Islam memberikan hak-hak pada anak seperti yang terdapat dalam Al-qur'an, yaitu di antaranya hak untuk mendapatkan pendidikan, nafkah, perlindungan, dan pemeliharaan. Allah Swt. berfirman dalam surat At-Tahrim ayat 6 bahwa Allah menyeru pada orang-orang yang beriman untuk menjaga diri dan keluarganya dari api neraka yang bahan bakarnya adalah manusia dan batu, penjaganya malaikat-malaikat yang kasar, keras dan tidak mendurhakai Allah terhadap apa yang diperintahkan-Nya kepada mereka dan selalu mengerjakan apa yang diperintahkan.
Islam memandang penting keberadaan anak sebagai generasi penerus peradaban, maka negara menjamin pemenuhan kebutuhan anak dalam berbagai aspek. Negara akan mewujudkan fungsi dan peran keluarga yang optimal dalam mendidik anak. Negara juga akan menerapkan sistem pendidikan islami untuk membentuk generasi berkepribadian Islam.
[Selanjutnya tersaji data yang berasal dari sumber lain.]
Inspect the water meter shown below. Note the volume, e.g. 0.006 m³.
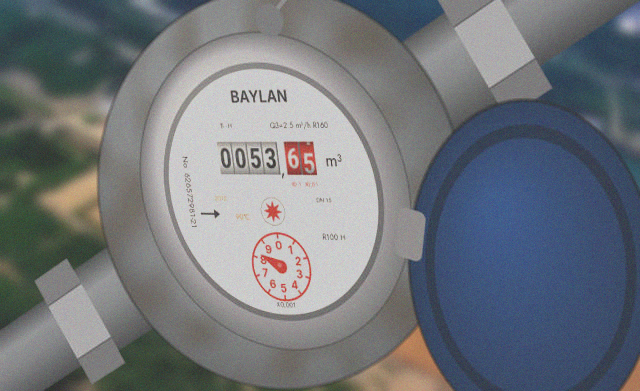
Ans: 53.648 m³
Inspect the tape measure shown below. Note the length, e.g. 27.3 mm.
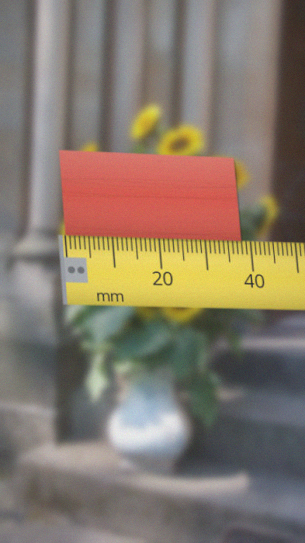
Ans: 38 mm
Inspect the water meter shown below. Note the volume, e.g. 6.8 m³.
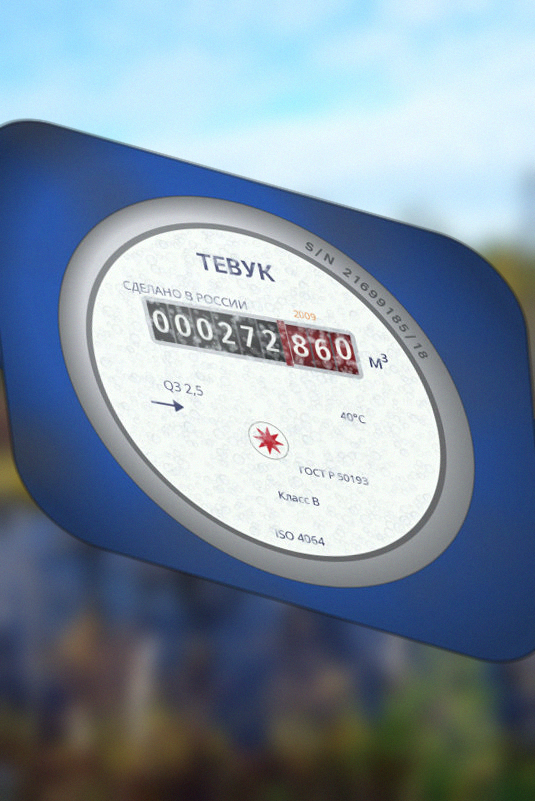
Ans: 272.860 m³
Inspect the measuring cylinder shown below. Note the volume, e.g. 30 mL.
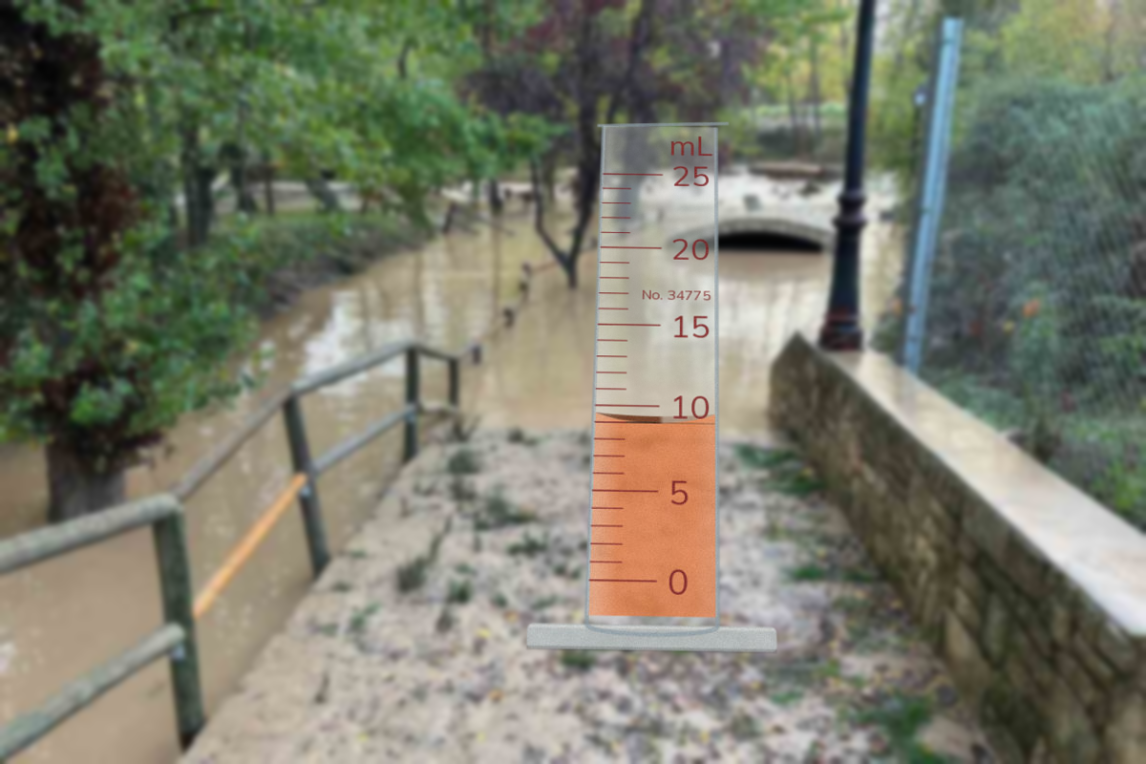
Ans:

Dari sisi sistem ekonomi Islam, negara memiliki Baitulmal yang sumber pendapatannya dari sumber daya alam milik umat. Sumber daya alam tidak bisa dimiliki oleh pribadi. Karena itu, sumber daya alam dikelola langsung oleh negara dan hasilnya didistribusikan untuk kesejahteraan rakyat termasuk kesejahteraan anak, seperti pembangunan sekolah, sarana dan prasarana, memberikan gaji guru, memberikan lapangan pekerjaan (dengan membangun pabrik) sehingga kepala keluarga bisa mencukupi kebutuhan hidup, negara menjamin pendidikan gratis, dan masih banyak lagi. Negara mencukupi kebutuhan pokok (sandang, pangan, papan) tiap individu.
Dari sisi hukum, negara menjalankan syariat Islam untuk memastikan keamanan anak dalam segala bidang. Negara akan memberikan sanksi bagi pelaku kekerasan anak seperti,
Pertama, pemerkosa dicambuk 100 kali apabila belum menikah dan dirajam apabila sudah menikah.
Kedua, penyodomi anak akan dihukum bunuh.
Ketiga, pembunuh akan dihukum kisas yaitu balas bunuh, atau membayar diat sebanyak 100 ekor unta senilai dengan 1.2 miliar rupiah dan tindak kejahatan lainnya, akan ditetapkan hukuman tegas yang membuat orang-orang melakukan kekerasan anak berpikir dulu sebelum melakukan tindakan tersebut.
Menerapkan sistem Islam secara kafah dapat menyelesaikan masalah-masalah anak secara tuntas sehingga terwujud kesejahteraan anak. Anak-anak dapat tumbuh berkembang dengan aman sehingga anak-anak menjadi calon-calon generasi yang berakhlakul karimah dan menjadi calon-calon pemimpin yang amanah.